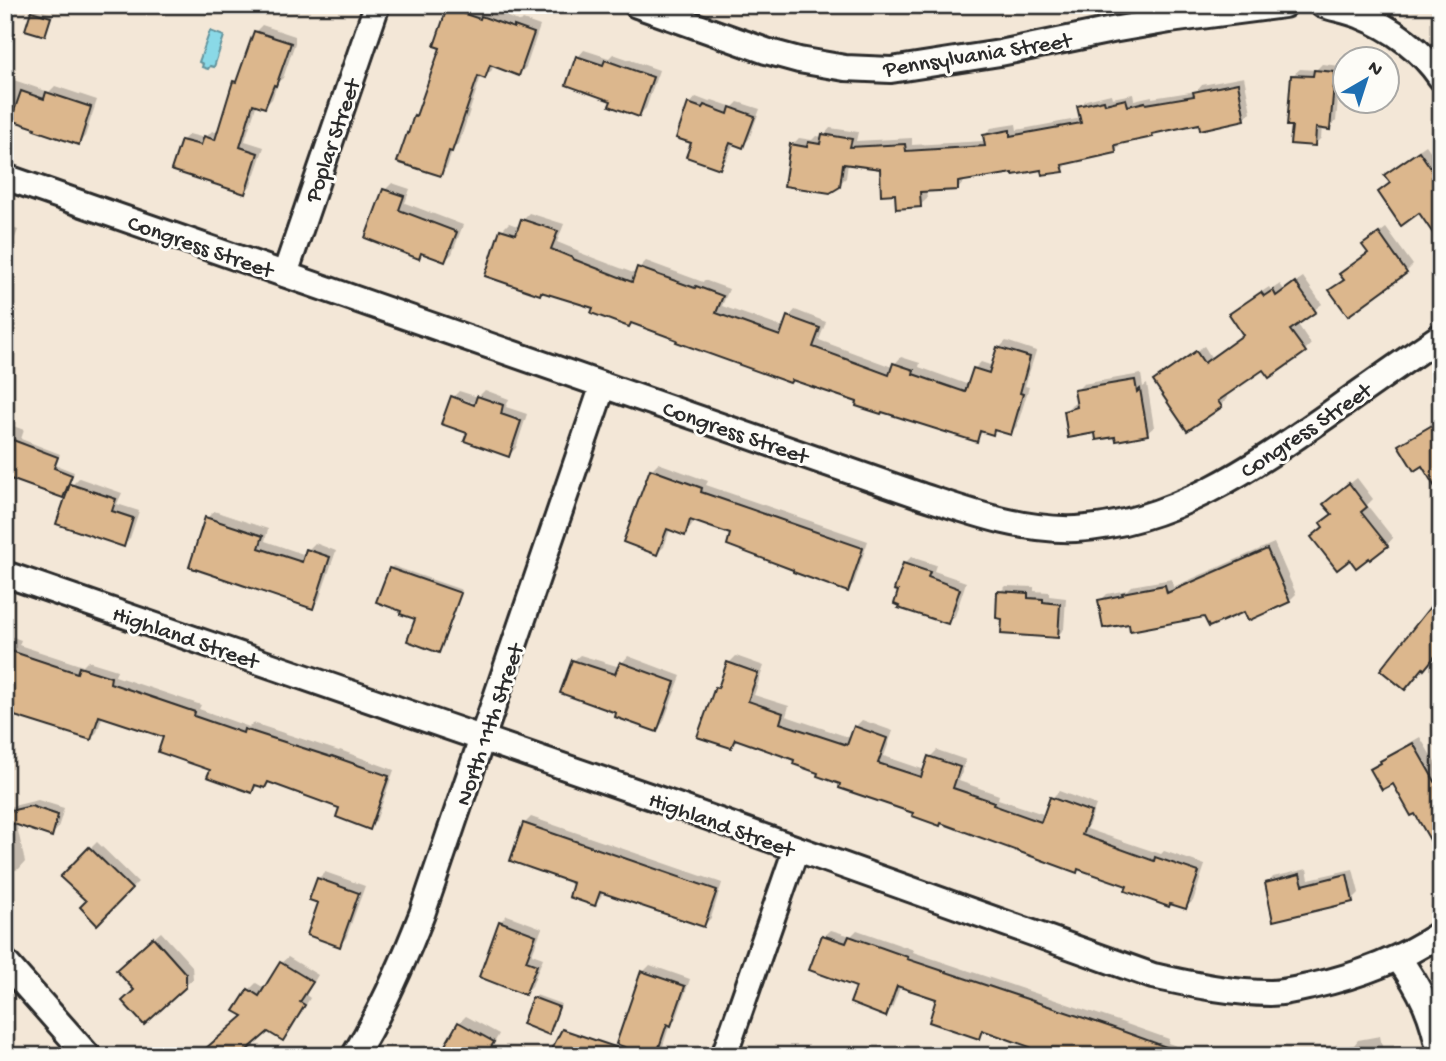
<svg xmlns="http://www.w3.org/2000/svg" width="1446" height="1061" font-family="'Gochi Hand',sans-serif">
	<style>
		.water { fill: #8ad9e7; stroke: #64939c; stroke-width: 2 }
		.shadow { fill: #0003 }
		.building { fill: #dcb78d; stroke: #2b2b2b; stroke-width: 2 }
		.lines { fill: none; stroke-linecap: round; stroke-linejoin: round }
		.minor-casing { stroke: #2b2b2b; stroke-width: 30 }
		.minor { stroke: #fdfcf7; stroke-width: 24 }
		.labels { text-anchor: middle; stroke-width: 6; stroke-linejoin: round; paint-order: stroke }
		.street-label { font-size: 23px; fill: #2b2b2b; stroke: #fdfcf7 }
	</style>
	<rect width="100%" height="100%" fill="#f3e7d7"/>
	<filter id="ink" filterUnits="userSpaceOnUse"><feTurbulence type="fractalNoise" baseFrequency=".0143" numOctaves="2"/><feDisplacementMap in="SourceGraphic" scale="14" xChannelSelector="R" yChannelSelector="G"/><feConvolveMatrix kernelMatrix="1 2 1 2 8 2 1 2 1" color-interpolation-filters="sRGB"/></filter>
	<g filter="url(#ink)">
		<!-- water -->
		<path class="water" d="M210 31 224 36 214 67 210 66 208 69 202 67 203 64 199 62Z"/>
		<!-- shadow -->
		<g class="shadow">
			<path d="M452 5H465L487 13 489 10 521 22 523 20 540 26 526 67 519 74 493 65 492 70 485 77 481 76 459 144 453 149 447 167 440 174 418 114 442 47 448 9Z"/>
			<path d="M35 9 53 14 47 32 44 34 32 12Z"/>
			<path d="M262 25 295 36V43L283 78 278 82 272 99 265 106 257 103 245 141 264 147 251 185 245 192 183 140 189 134 205 138 212 131 219 133 235 82 240 76 256 31Z"/>
			<path d="M584 50 609 58 613 54 659 70 646 108 639 115 613 100 578 57Z"/>
			<path d="M1322 64 1341 66 1336 121 1330 128 1322 127 1321 138 1314 145 1293 75 1300 69 1316 70Z"/>
			<path d="M5 77 49 92 55 86 97 100 85 136 79 143 5 108Z"/>
			<path d="M1244 77 1251 112 1244 119 1200 122 1156 131 1152 135 1122 142V144L1115 151 1069 162 1063 170 1042 168 1015 171 964 179V182L958 189 926 190 927 199 920 205 897 192 881 168 848 163 846 178 838 185 792 145 799 138 812 140 816 136 823 137 824 135 830 128 858 132 856 141 912 138V145L985 141V135L991 128 1016 124 1017 130 1082 118 1079 107 1086 100 1111 94 1112 98 1133 94 1134 100 1152 96V98L1197 91 1202 85Z"/>
			<path d="M696 97 709 102 712 100 733 107 738 102 760 109 749 139 742 146 734 143 726 160 719 167 693 142 690 104Z"/>
			<path d="M1426 145 1441 166V242L1419 210 1380 192 1391 182 1386 175 1393 168Z"/>
			<path d="M392 183 410 189 405 203 463 225 452 254 445 260 423 252 418 256 385 190Z"/>
			<path d="M529 213 564 224 557 242 579 251 578 252 636 274 639 268 646 261 703 282 704 280 729 289 722 306 784 328 789 317 795 310 826 322 819 340 892 367 901 357 920 363 919 367 969 385 974 369 981 362 993 366 999 348 1006 341 1036 351 1025 386 1029 387 1017 426 1010 433 996 429 992 433 984 430 976 440 859 401 632 322 629 325 595 307 502 230 509 223 520 227 522 220Z"/>
			<path d="M5 225 18 230 5 265Z"/>
			<path d="M1386 228 1413 265 1406 272 1331 291 1345 279 1369 252 1364 245Z"/>
			<path d="M1303 277 1322 304 1297 323 1311 344 1304 351 1264 367 1225 394 1228 398 1221 405 1155 381 1162 374 1204 346 1211 357 1245 334 1231 314 1238 308 1269 287 1271 290 1280 284 1284 290Z"/>
			<path d="M1141 374 1143 387 1147 384 1154 427 1147 433 1116 435 1097 431 1066 411 1072 404 1078 403 1076 391 1083 384Z"/>
			<path d="M485 390 509 399 506 407 527 414 516 448 509 455 469 432 452 397 453 396V399L482 409 483 406 454 396 459 391 478 397Z"/>
			<path d="M1441 419V483L1423 464 1400 445 1407 439Z"/>
			<path d="M5 423 24 430 21 439 60 454 56 465 74 472 68 489 79 478 122 493 117 504 139 511 130 538 123 545 70 489 63 496 19 480 17 482 6 479 5 481Z"/>
			<path d="M658 463 708 481 706 485 868 541 854 583 847 590 733 533 694 520 691 527 684 534 670 529 664 547 657 553 651 470Z"/>
			<path d="M1357 478 1373 499 1367 505 1393 538 1387 545 1325 526 1334 513 1333 497Z"/>
			<path d="M214 511 268 529 265 541 306 555 308 550 315 543 336 551 319 600 312 607 207 518Z"/>
			<path d="M1274 543 1296 594 1289 601 1205 615 1130 622 1100 601 1107 594 1127 590 1131 586 1172 579 1173 587Z"/>
			<path d="M911 557 936 565 934 571 966 582 955 616 948 622 904 564Z"/>
			<path d="M393 566 462 590 442 648 439 651 417 618 390 569Z"/>
			<path d="M1006 586 1034 587V591L1049 592V596L1066 598 1064 629 1057 636 1004 617 999 593Z"/>
			<path d="M5 634 21 640 19 645 83 666 88 661 117 670 115 676 201 705 199 709 249 727 253 723 339 751 340 750 394 770 376 821 369 828 341 807 270 781 265 786 259 784 252 791 212 769 165 736 103 715 97 732 91 738 5 681Z"/>
			<path d="M580 655 620 667 622 663 628 656 681 676 663 723 656 730 618 712 573 661Z"/>
			<path d="M736 656 764 666 754 695 789 706 786 716 851 738 855 727 862 720 893 731 884 756 925 770 930 757 937 750 966 760 959 781 999 795 998 799 1046 815 1052 798 1059 791 1096 805 1087 829 1161 854 1164 851 1205 865 1193 901 1186 907 1079 868 1076 871 915 812 842 783 796 759 739 739 731 746 716 688 722 682 729 663Z"/>
			<path d="M1420 737 1441 773V828L1393 782 1372 770 1389 755Z"/>
			<path d="M38 800 64 808 58 828 52 835 16 822 25 862 19 869 5 872V808Z"/>
			<path d="M531 817 722 883 711 918 704 925 603 891 601 897 594 904 524 824Z"/>
			<path d="M97 842 138 882 97 922 89 901 63 876Z"/>
			<path d="M1307 869 1309 879 1353 869 1359 893 1352 900 1267 884 1273 877Z"/>
			<path d="M325 872 365 886 346 938 339 945 320 902 318 879Z"/>
			<path d="M507 915 542 928 532 954 543 958 532 986 525 993 500 922Z"/>
			<path d="M831 930 851 936 857 930 914 950 913 952 1118 1021 1169 1039 1168 1043 1182 1048 1180 1056 1032 1046 986 1030 978 1037 938 998 901 985 892 1008 886 1015 858 986 824 936Z"/>
			<path d="M161 932 192 966 193 979 185 986 136 990 125 964Z"/>
			<path d="M288 957 318 975 306 995 310 998 290 1032 283 1039 245 1016 249 990 256 983 266 989 281 963Z"/>
			<path d="M650 965 690 979 677 1017 670 1024 662 1049 655 1056 643 972Z"/>
			<path d="M536 995 561 1004 552 1030 549 1033 533 998Z"/>
			<path d="M466 1016 499 1034 487 1056H441L459 1023Z"/>
			<path d="M1380 1036 1384 1056H1319L1328 1054 1333 1049 1354 1045 1358 1040Z"/>
			<path d="M1210 1053 1252 1056H1207Z"/>
		</g>
		<!-- building -->
		<g class="building">
			<path d="M447 8 480 19 481 16 514 28V26L534 33 519 76 490 65 485 79 478 76 452 152 449 151 441 176 397 162 407 133 408 134 414 115 416 116 440 48 434 46Z"/>
			<path d="M31 11 51 17 45 36 25 30Z"/>
			<path d="M254 31 291 43 276 86 274 85 265 108 253 104 240 147 258 153 245 194 171 170 181 140 201 145 204 136 215 140 233 81 236 82Z"/>
			<path d="M576 56 603 65 605 60 653 77 639 117 609 106 611 101 566 85Z"/>
			<path d="M1314 70 1335 72 1330 130 1316 128 1315 146 1290 144 1292 126H1287L1291 75 1313 76Z"/>
			<path d="M1238 83 1245 120 1200 130 1199 124 1152 134 1153 137 1115 145 1116 153 1062 165 1064 172 1042 175 1041 170 1013 175V173L958 182V190L920 192 921 207 896 209 895 194 881 195 880 169 843 164 840 187 830 193 784 186 790 144 807 147 808 142 820 144 822 134 852 139 850 147 905 144 906 151 985 146 983 135 1010 130V136L1081 123 1077 106 1104 100 1105 104 1126 99 1128 106 1145 102 1146 104 1194 96 1193 92Z"/>
			<path d="M21 91 44 99 46 92 91 107 79 145 34 130 35 128 11 120Z"/>
			<path d="M688 103 702 108 704 105 728 114 730 107 755 116 743 148 730 143 720 169 686 157 691 143 676 138Z"/>
			<path d="M1419 151 1441 183V245L1419 213 1401 226 1378 192 1390 183 1384 175Z"/>
			<path d="M383 189 404 196 399 210 457 232 445 262 421 253 419 259 365 238Z"/>
			<path d="M521 219 558 231 551 249 573 258V259L632 282 637 267 695 288 696 286 723 296 716 313 780 336 787 316 820 328 813 347 889 375 893 363 914 370 913 374 965 392 973 368 989 373 997 347 1030 357 1020 393 1023 394 1011 435 994 430 993 435 980 431 977 442 882 412 881 414 856 406 857 402 792 380 790 383 676 342 677 340 631 323 629 327 591 313 593 308 541 292 540 295 485 276 500 229 516 234Z"/>
			<path d="M1379 233 1407 273 1348 316 1329 290 1344 280 1339 274 1368 253 1362 245Z"/>
			<path d="M1295 282 1316 312 1290 330 1306 352 1269 378 1263 370 1218 401 1222 407 1187 431 1153 381 1196 351 1204 363 1243 335 1229 314 1261 292 1264 296 1273 290 1276 296Z"/>
			<path d="M1135 380 1137 392 1140 389 1148 435 1116 441 1115 437 1096 440 1095 433 1068 438 1064 411 1077 407 1074 390Z"/>
			<path d="M451 396 474 405 477 396 503 405 501 414 521 421 509 457 464 441 467 433 441 424Z"/>
			<path d="M1441 420V497L1422 466 1414 471 1398 445Z"/>
			<path d="M5 437 58 457 54 468 72 475 63 498 5 477Z"/>
			<path d="M650 469 702 488 701 492 863 548 848 592 793 572V570L727 545 730 534 690 520 685 536 667 529 657 555 623 542Z"/>
			<path d="M1349 483 1367 507 1361 512 1388 546 1370 560 1369 558 1356 568 1350 560 1337 570 1311 537 1323 527 1320 523 1332 514 1323 504Z"/>
			<path d="M70 484 116 499 112 511 133 518 124 547 56 524Z"/>
			<path d="M205 517 263 536 259 548 302 562 306 549 330 557 313 609 189 567Z"/>
			<path d="M1267 549 1290 602 1248 621 1244 612 1209 627 1204 617 1130 631 1129 624 1103 628 1098 600 1123 595 1122 593 1165 585 1167 593Z"/>
			<path d="M903 563 930 572 928 577 960 589 948 624 898 608 899 606 894 604 898 591 894 590Z"/>
			<path d="M389 568 461 593 439 653 407 641 415 619 400 614 401 611 376 602Z"/>
			<path d="M997 591 1028 593V598L1043 599V602L1060 604 1058 638 1001 634 1002 619 996 618Z"/>
			<path d="M1441 593V649L1424 670 1423 668 1405 690 1380 670Z"/>
			<path d="M5 649 77 673 79 667 111 677 110 683 195 712 194 716 243 733 244 729 331 757 332 756 389 776 370 830 336 817 339 808 268 782 265 788 255 785 252 793 207 777 210 770 158 752 163 737 99 716 91 740 5 713Z"/>
			<path d="M572 660 615 674 620 662 675 682 657 732 615 717 616 713 560 693Z"/>
			<path d="M727 662 758 673 748 701 783 713 780 723 847 745 854 726 887 738 878 763 921 777 928 756 960 767 953 788 994 802 993 805 1041 822 1050 797 1091 812 1082 835 1154 861 1155 857 1199 872 1186 909 1170 904 1169 907 1125 891 1127 886 1078 869 1077 873 941 823 940 826 912 816 913 813 839 788 840 784 817 776 818 773 793 764 794 760 735 739 731 748 697 737 715 687 718 688Z"/>
			<path d="M1413 743 1441 792V859L1415 814 1411 816 1393 784 1382 790 1370 769 1381 763 1380 761Z"/>
			<path d="M31 806 58 815 52 837 5 821V812Z"/>
			<path d="M523 823 717 890 704 927 600 892 595 906 569 897 573 883 510 861Z"/>
			<path d="M89 847 132 889 97 925 80 907 86 901 60 877Z"/>
			<path d="M1300 874 1303 885 1347 874 1353 902 1273 921 1265 883Z"/>
			<path d="M317 878 359 893 340 947 307 935 318 903 309 900Z"/>
			<path d="M499 921 536 935 526 961 537 965 525 995 479 977Z"/>
			<path d="M822 935 846 943 849 936 908 957 907 959 1111 1027 1183 1053 1182 1056H1027L1030 1047 982 1030 979 1039 929 1022 936 999 897 986 886 1017 850 1003 856 987 809 970Z"/>
			<path d="M153 937 186 974V987L144 1025 122 1001 134 990 116 970Z"/>
			<path d="M280 962 313 982 300 1002 305 1005 283 1041 268 1032 240 1056H197L243 1016 234 1011 248 989 259 996Z"/>
			<path d="M641 971 685 986 671 1026 667 1024 656 1056H649L616 1044Z"/>
			<path d="M532 997 559 1007 549 1035 522 1024Z"/>
			<path d="M458 1022 494 1042 486 1056H439Z"/>
			<path d="M562 1029 630 1052V1056H548Z"/>
		</g>
		<g class="lines">
			<!-- minor casing -->
			<g class="minor-casing">
				<g id="minor">
					<path d="M637 5 766 51 799 60 845 68 891 70 1000 53 1112 30 1170 20 1284 5"/>
					<path d="M1323 5C1336 9 1349 11 1361 16 1392 28 1422 50 1441 78"/>
					<path d="M5 177 916 494C968 511 1020 531 1076 529 1171 524 1252 468 1328 415 1366 388 1403 362 1441 336"/>
					<path d="M285 274 377 5"/>
					<path d="M5 574 652 797 1153 976C1191 984 1230 993 1270 993 1284 993 1299 989 1312 986 1358 976 1402 959 1441 933"/>
					<path d="M1398 958C1421 989 1434 1017 1440 1056"/>
					<path d="M5 962 88 1056"/>
					<path d="M354 1056C382 1011 403 963 422 914L603 385"/>
					<path d="M724 1056 796 849"/>
				</g>
			</g>
			<!-- minor -->
			<use href="#minor" class="minor"/>
		</g>
	</g>
	<g class="labels">
		<!-- street labels -->
		<g class="street-label">
			<text transform="translate(977 53) rotate(-9)" y="8">Pennsylvania Street</text>
			<text transform="translate(331 140) rotate(-71)" y="8">Poplar Street</text>
			<text transform="translate(201 245) rotate(19)" y="8">Congress Street</text>
			<text transform="translate(1305 429) rotate(-34)" y="8">Congress Street</text>
			<text transform="translate(736 431) rotate(19)" y="8">Congress Street</text>
			<text transform="translate(186 636) rotate(19)" y="8">Highland Street</text>
			<text transform="translate(488 724) rotate(-71)" y="8">North 11th Street</text>
			<text transform="translate(722 823) rotate(20)" y="8">Highland Street</text>
		</g>
	</g>
	<!-- margin -->
	<rect width="1446" height="1061" fill="none" stroke="#fdfcf7" stroke-width="28"/>
	<rect x="14" y="14" width="1418" height="1033" fill="none" stroke="#2b2b2b" stroke-width="2.5" filter="url(#ink)"/>
	<!-- north arrow -->
	<g transform="translate(1366 80) rotate(39)"><circle r="33" fill="#fdfcf7" stroke="#a9a8a5" stroke-width="2"/>
	<path d="M0-5L12 26L0 18L-12 26Z" fill="#1f6fb2"/>
	<text y="-10" font-size="19" font-weight="bold" text-anchor="middle" fill="#2b2b2b">N</text>
	</g>
</svg>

- [WHAT YOU ARE ASKED TO DO]:
The answer must consist of each line in the entries above that includes "anchor".

- [SOLUTION TO THE PROBLEM]:
		.labels { text-anchor: middle; stroke-width: 6; stroke-linejoin: round; paint-order: stroke }
	<text y="-10" font-size="19" font-weight="bold" text-anchor="middle" fill="#2b2b2b">N</text>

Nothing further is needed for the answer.